= Pool factor =

In finance, a pool factor is the amount of the initial principal of the underlying mortgage loans that remain in a mortgage-backed security transaction. It is expressed as a factor of one that is used to indicate the remaining principal balance. Pool factors are only used to describe specific classes of securities, namely pooled asset-backed securities (ABSs) and mortgage-backed securities (MBSs) whose component payments are returned to investors on a monthly basis.

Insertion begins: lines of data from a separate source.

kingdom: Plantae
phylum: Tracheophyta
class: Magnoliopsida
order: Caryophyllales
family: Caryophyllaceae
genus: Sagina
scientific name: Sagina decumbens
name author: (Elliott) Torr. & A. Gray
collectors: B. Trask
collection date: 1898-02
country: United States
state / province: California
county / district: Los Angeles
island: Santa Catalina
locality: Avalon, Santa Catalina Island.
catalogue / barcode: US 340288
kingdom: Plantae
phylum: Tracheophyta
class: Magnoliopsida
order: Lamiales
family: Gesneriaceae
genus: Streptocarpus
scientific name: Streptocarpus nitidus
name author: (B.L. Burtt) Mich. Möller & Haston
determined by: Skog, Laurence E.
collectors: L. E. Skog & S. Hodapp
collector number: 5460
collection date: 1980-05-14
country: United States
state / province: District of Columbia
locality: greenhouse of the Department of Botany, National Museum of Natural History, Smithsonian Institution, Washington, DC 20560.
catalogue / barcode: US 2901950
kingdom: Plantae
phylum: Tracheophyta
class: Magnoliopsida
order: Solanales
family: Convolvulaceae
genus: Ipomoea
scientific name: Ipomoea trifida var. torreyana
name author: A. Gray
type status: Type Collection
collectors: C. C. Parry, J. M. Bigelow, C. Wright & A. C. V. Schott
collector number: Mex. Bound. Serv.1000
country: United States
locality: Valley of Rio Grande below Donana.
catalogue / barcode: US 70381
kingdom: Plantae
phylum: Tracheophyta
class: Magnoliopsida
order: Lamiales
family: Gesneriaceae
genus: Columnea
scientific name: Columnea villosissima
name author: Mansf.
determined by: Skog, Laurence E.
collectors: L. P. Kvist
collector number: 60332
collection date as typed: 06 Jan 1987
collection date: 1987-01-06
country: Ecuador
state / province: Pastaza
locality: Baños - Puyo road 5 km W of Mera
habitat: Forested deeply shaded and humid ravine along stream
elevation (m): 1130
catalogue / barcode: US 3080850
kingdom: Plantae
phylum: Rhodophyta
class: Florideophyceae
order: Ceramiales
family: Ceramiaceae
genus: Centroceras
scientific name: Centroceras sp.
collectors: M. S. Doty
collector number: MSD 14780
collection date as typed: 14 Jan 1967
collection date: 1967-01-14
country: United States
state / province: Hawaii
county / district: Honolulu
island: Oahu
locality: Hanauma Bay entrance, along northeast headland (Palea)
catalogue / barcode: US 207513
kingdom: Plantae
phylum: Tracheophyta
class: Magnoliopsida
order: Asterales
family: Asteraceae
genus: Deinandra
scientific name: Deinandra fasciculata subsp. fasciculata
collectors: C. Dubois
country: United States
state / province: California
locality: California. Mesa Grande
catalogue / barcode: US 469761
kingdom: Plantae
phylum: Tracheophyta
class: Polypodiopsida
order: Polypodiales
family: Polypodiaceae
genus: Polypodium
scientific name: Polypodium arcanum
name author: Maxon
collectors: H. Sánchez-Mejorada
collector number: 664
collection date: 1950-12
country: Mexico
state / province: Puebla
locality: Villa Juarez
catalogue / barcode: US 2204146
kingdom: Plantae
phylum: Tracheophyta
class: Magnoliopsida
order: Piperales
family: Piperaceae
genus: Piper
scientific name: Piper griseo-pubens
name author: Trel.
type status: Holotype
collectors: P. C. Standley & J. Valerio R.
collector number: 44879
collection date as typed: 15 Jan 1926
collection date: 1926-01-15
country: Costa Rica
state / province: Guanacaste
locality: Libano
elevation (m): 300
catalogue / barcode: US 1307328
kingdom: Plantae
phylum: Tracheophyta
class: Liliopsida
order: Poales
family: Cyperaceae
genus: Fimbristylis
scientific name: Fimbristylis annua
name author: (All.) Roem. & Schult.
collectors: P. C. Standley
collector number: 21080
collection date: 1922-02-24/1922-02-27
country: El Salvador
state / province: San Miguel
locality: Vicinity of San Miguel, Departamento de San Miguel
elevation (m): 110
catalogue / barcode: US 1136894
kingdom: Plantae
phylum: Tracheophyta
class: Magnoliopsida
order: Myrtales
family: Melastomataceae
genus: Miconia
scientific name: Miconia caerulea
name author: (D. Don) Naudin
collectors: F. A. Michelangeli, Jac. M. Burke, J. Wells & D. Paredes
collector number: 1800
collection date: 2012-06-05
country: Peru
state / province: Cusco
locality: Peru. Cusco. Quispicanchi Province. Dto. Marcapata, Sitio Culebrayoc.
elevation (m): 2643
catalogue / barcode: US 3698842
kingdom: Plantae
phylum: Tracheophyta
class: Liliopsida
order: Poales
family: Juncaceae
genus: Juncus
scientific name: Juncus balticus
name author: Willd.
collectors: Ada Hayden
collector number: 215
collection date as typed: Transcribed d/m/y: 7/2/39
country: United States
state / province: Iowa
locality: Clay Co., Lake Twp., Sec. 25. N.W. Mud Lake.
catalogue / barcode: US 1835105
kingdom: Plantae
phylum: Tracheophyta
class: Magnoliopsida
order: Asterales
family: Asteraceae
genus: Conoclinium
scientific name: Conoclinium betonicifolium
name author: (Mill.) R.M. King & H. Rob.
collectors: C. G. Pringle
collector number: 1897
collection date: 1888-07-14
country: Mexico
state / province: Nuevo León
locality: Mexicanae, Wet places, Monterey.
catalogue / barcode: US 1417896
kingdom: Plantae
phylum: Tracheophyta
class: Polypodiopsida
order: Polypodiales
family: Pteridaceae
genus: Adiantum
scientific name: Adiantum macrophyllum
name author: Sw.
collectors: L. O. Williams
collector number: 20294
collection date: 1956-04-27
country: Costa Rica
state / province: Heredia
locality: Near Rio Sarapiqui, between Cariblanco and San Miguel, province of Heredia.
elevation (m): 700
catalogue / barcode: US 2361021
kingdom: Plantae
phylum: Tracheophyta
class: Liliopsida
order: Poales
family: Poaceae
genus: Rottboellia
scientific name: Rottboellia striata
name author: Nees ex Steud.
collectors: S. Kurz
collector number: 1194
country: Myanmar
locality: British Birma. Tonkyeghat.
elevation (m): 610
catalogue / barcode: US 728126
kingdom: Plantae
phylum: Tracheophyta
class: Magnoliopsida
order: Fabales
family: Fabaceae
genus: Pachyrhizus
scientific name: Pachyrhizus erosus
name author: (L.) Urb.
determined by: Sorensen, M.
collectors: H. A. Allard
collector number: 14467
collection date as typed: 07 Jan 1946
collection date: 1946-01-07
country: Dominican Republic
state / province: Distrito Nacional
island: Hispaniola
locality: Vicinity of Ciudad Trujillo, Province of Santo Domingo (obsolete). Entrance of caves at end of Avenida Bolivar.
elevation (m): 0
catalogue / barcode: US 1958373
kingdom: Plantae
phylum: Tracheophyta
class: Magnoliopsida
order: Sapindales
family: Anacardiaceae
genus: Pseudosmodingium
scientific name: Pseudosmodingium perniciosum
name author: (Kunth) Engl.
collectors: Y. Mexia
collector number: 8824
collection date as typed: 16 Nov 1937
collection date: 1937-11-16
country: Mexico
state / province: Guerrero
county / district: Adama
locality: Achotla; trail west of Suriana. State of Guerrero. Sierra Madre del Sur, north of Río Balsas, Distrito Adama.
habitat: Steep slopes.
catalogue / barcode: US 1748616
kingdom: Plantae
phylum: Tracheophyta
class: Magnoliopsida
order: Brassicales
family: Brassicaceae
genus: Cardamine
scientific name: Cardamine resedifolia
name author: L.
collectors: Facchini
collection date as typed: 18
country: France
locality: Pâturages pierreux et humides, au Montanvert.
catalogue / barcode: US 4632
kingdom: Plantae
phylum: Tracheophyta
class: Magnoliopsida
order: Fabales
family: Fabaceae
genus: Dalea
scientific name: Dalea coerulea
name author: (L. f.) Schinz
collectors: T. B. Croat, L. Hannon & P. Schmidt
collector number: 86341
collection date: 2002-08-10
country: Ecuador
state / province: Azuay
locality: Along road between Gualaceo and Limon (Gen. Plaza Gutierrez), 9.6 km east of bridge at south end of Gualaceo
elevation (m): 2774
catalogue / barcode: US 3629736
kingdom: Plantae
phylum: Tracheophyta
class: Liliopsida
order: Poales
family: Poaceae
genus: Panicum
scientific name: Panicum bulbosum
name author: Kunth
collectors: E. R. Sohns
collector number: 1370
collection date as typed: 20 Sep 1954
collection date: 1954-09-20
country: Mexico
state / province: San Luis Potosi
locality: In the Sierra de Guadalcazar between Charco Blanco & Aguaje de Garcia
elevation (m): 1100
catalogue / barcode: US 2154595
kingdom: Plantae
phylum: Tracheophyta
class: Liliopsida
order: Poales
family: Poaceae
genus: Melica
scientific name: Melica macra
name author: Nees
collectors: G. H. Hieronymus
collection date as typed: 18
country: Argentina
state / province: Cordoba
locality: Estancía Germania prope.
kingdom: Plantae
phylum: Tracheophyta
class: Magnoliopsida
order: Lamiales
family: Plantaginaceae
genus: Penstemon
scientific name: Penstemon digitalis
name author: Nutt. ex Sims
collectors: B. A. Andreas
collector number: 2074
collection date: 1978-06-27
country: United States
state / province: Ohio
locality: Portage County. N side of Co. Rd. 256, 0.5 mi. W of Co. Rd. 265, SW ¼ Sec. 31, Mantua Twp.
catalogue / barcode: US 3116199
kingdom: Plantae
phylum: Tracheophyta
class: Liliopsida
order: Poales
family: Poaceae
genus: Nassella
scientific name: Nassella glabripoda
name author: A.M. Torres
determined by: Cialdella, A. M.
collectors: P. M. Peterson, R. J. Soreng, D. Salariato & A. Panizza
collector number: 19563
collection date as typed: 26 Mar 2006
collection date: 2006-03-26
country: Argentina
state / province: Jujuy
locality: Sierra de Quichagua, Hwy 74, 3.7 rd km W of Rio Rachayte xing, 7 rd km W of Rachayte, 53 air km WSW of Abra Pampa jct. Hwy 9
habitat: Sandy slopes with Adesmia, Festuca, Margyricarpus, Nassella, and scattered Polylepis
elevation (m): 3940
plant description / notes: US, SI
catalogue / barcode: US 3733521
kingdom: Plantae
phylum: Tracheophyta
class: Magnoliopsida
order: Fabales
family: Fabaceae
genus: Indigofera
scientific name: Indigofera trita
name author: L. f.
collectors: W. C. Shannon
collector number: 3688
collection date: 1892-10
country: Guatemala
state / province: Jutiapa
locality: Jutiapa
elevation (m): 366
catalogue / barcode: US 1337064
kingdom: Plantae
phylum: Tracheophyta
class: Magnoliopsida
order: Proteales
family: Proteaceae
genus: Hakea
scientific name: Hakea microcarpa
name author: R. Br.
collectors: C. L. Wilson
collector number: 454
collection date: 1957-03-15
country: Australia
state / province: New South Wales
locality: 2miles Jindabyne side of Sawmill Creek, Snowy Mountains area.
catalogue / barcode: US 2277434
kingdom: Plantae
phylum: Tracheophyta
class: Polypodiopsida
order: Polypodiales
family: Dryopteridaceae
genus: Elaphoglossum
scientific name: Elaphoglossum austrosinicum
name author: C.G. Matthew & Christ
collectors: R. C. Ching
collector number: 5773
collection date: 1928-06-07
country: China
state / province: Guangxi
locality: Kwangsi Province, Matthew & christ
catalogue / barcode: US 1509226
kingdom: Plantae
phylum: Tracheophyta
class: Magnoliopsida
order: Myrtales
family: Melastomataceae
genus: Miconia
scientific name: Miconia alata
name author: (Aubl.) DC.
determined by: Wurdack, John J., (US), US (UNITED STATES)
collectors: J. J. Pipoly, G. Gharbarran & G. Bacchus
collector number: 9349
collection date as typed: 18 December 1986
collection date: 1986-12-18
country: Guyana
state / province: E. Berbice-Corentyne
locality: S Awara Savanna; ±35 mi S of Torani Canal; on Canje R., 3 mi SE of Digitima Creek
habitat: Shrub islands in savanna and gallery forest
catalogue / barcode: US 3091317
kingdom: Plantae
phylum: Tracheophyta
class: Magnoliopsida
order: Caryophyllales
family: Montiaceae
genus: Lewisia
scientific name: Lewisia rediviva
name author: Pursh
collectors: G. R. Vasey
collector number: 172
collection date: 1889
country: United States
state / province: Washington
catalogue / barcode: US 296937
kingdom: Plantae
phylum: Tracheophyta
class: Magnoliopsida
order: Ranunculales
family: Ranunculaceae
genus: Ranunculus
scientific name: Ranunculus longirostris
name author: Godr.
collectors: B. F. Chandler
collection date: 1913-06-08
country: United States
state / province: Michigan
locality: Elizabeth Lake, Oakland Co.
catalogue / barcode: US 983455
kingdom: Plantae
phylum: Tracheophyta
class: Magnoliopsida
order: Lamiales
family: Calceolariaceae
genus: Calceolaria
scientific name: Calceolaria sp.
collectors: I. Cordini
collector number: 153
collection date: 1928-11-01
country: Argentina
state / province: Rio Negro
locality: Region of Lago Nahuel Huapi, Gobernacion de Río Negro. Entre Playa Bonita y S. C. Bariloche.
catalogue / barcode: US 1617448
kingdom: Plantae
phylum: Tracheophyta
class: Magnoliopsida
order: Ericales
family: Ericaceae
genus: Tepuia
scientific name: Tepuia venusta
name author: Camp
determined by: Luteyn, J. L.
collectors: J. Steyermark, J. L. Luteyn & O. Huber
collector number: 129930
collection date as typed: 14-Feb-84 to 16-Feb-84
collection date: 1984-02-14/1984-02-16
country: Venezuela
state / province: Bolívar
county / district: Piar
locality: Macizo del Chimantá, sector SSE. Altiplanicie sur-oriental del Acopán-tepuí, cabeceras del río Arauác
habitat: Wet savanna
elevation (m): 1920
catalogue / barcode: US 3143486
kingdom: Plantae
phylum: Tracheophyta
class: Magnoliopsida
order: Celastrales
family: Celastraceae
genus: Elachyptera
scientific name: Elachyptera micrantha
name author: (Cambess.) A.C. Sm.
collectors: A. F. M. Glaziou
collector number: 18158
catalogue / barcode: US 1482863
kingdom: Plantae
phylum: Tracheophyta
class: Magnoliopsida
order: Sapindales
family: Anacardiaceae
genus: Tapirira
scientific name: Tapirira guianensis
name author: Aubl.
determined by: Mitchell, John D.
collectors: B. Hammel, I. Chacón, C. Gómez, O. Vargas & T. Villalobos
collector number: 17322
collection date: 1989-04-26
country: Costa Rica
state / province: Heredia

Pool factors are published monthly in the US for Ginnie Mae, Fannie Mae, and Freddie Mac mortgage-backed securities.

==Calculation==
To calculate the pool factor,

${Outstanding Principal Balance\over Original Principal Balance} = {Pool Factor}$

For example, a pool factor of 0.523 indicates that for each note of $10,000, $4,770 of principal has been repaid.
If one multiplies the original face value of mortgage back security with the pool factor, we get the current face value.

==Usage==
Asset-backed securities and MBSs typically contain issue terms that specify a method through which redeeming principal is shared among investors. When redemption is done pro-rata, a pool factor is useful to investors in cases of early repayment. Early repayment reduces the amount of collateral available for an issue, and therefore some of the outstanding principal is returned to investors as stated in the issue terms. In this case, the pool factor is used to indicate how the remaining outstanding principal is adequately securitized.